### TASK ITEM
In these records, how many lines contain "cestas"? Please reply with the number only.
○ ○ ○ ○
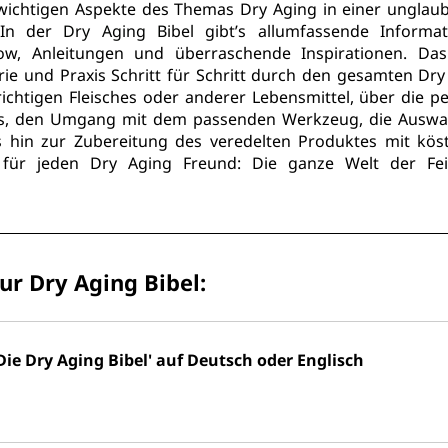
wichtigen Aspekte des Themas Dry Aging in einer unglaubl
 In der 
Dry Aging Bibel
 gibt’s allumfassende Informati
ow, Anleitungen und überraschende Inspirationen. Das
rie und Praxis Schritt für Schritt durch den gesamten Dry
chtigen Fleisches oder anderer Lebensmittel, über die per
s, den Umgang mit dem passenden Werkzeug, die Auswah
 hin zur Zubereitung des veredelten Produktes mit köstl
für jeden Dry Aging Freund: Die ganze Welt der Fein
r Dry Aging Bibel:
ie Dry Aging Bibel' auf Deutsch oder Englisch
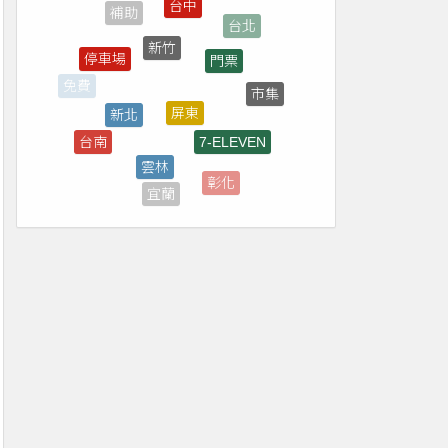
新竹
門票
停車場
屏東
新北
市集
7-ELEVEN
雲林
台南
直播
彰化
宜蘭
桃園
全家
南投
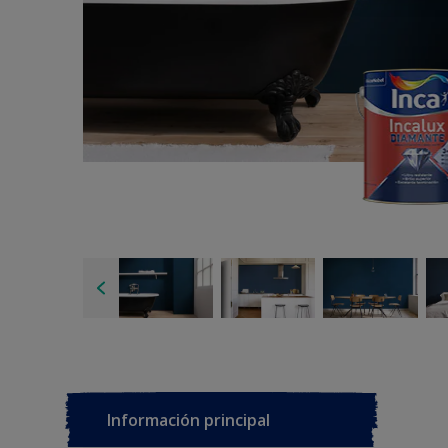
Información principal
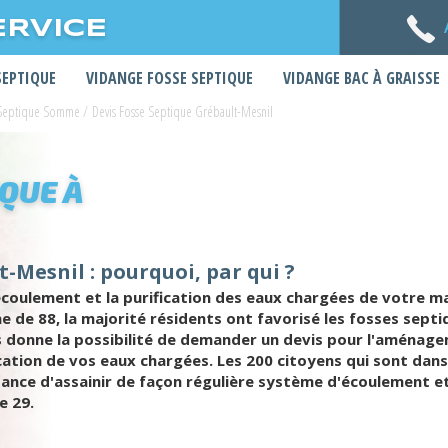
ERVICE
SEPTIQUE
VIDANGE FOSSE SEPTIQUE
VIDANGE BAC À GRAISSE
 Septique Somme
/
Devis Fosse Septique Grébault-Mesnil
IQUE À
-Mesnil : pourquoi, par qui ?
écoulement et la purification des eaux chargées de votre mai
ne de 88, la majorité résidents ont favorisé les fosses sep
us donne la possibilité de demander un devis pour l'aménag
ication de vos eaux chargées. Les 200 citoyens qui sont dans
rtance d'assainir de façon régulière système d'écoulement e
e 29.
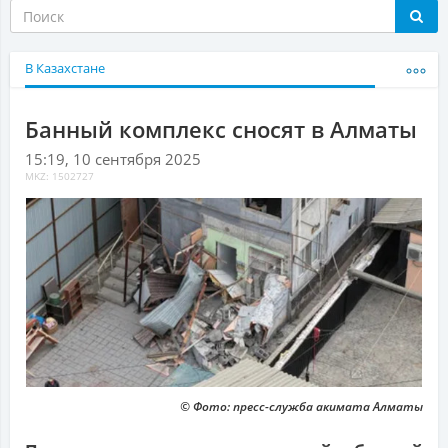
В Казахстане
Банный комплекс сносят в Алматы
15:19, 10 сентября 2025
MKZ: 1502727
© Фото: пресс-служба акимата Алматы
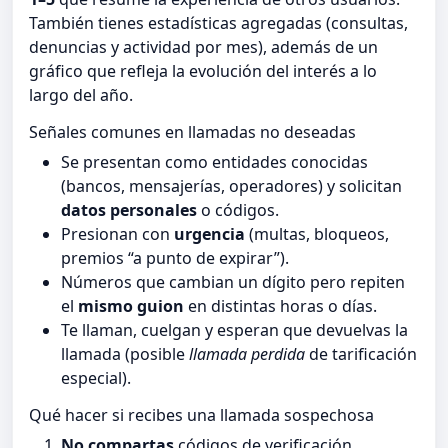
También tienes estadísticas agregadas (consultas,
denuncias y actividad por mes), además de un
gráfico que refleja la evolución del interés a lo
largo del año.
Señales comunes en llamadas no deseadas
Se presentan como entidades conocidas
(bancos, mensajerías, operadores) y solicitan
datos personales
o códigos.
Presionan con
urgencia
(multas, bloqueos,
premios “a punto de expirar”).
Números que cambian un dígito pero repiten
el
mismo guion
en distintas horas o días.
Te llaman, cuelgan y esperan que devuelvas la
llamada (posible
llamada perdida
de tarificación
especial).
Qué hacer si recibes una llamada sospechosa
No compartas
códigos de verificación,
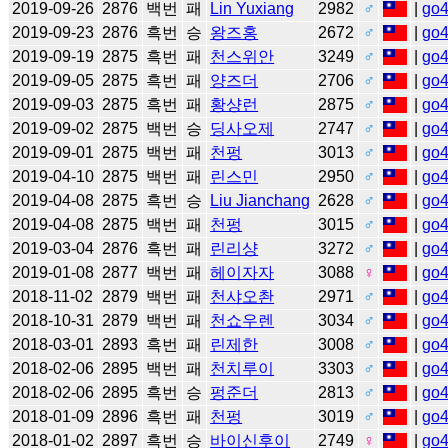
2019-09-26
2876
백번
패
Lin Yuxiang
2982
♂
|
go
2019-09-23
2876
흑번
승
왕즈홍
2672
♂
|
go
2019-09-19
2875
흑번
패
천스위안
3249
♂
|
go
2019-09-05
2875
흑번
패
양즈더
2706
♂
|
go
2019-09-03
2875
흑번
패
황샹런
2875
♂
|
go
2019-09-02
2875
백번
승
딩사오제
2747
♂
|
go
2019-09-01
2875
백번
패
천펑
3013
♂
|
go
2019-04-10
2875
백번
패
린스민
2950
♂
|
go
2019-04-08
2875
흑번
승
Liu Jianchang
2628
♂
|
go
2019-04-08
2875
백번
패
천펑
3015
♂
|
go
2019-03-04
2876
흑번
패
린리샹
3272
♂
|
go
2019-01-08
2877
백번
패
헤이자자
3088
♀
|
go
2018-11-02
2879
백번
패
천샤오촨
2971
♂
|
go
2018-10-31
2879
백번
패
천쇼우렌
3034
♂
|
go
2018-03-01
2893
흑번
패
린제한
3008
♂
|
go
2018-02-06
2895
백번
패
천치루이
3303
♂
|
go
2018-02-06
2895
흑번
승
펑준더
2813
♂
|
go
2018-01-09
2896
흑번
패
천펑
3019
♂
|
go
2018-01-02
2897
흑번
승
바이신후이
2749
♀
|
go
○ ○ ○ ○
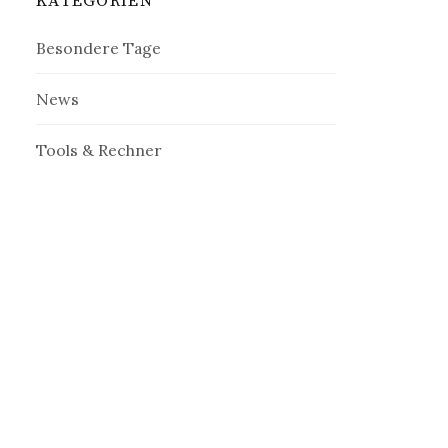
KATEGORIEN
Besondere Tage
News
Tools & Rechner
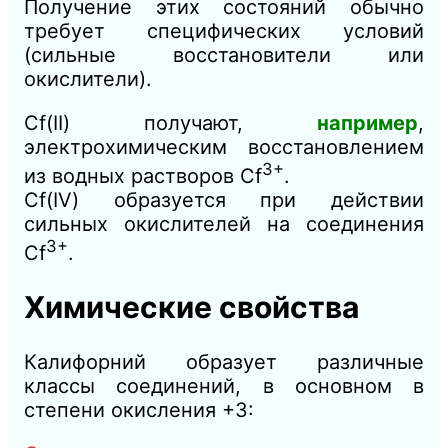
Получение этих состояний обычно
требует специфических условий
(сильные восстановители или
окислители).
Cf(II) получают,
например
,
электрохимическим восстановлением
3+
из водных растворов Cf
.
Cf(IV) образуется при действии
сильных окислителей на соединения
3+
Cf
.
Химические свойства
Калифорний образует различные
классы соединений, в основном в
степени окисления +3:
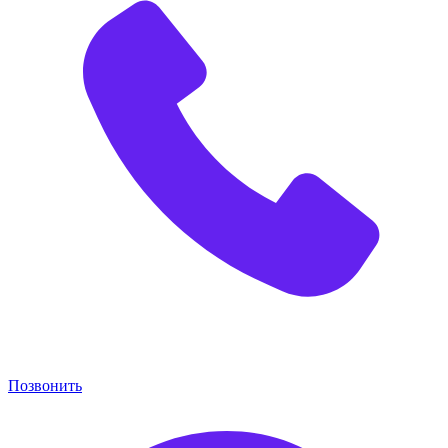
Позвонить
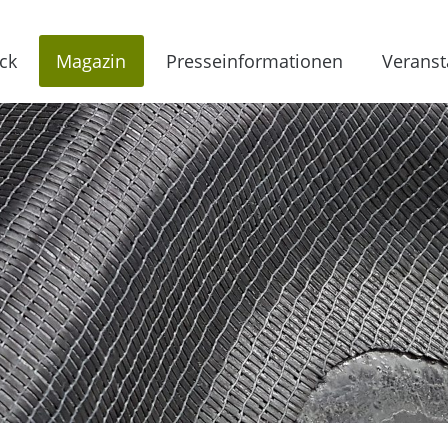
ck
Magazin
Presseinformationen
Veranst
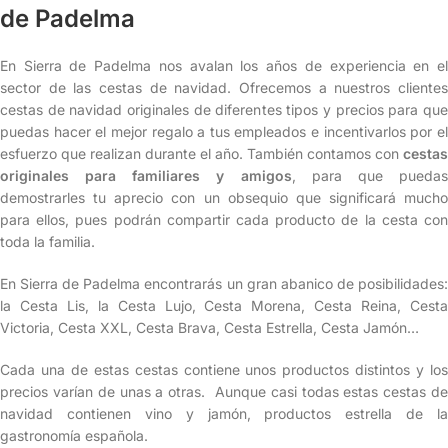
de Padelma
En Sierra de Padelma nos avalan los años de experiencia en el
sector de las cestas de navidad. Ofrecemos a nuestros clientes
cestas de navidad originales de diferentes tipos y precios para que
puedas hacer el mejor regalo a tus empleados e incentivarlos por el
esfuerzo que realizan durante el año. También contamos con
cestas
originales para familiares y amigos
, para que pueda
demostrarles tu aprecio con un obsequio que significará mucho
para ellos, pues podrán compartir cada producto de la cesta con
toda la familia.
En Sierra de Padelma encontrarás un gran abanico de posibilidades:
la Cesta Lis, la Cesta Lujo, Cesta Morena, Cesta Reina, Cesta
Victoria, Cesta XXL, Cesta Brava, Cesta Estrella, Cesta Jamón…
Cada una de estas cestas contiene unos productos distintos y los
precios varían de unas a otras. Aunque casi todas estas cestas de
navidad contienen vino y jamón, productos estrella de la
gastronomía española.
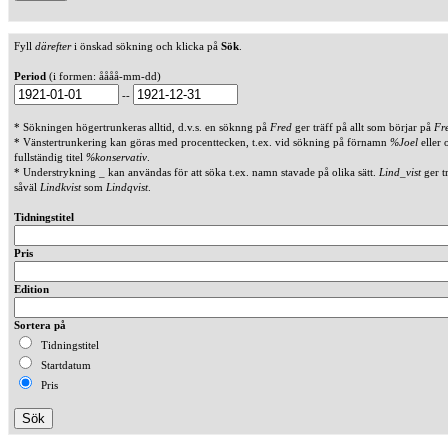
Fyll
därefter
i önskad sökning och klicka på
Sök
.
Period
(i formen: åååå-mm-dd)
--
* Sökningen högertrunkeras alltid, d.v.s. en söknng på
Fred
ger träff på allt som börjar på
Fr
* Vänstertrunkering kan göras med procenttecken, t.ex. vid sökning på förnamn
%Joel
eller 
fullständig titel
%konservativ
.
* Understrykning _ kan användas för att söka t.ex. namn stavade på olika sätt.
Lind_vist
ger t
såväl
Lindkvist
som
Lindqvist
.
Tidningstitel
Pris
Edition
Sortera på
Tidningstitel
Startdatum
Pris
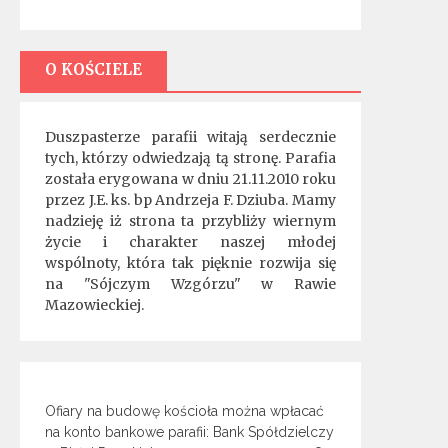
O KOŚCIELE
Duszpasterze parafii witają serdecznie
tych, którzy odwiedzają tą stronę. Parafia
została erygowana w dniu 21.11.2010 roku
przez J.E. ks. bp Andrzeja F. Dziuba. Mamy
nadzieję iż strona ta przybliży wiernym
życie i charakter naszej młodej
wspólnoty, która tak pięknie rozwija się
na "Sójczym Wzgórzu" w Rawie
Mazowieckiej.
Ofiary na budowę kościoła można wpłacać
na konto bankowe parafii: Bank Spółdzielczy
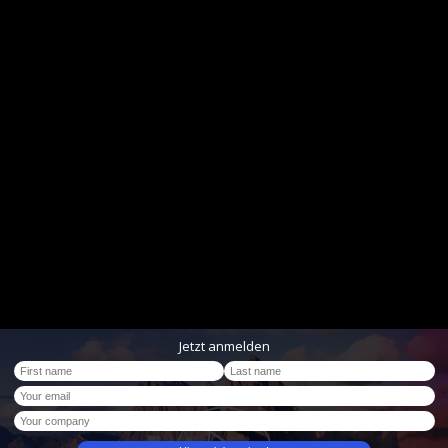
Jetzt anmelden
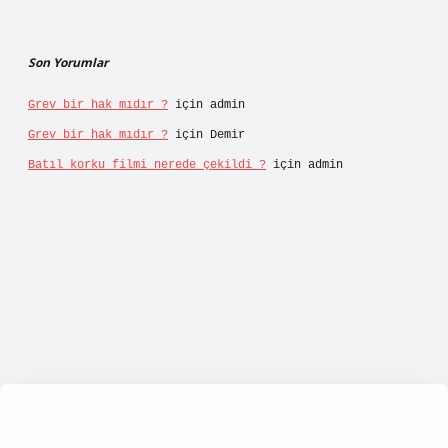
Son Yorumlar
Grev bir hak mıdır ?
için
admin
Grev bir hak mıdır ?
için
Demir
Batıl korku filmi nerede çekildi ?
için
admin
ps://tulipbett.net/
○ ○ ○ ○
### TASK ANSWER
5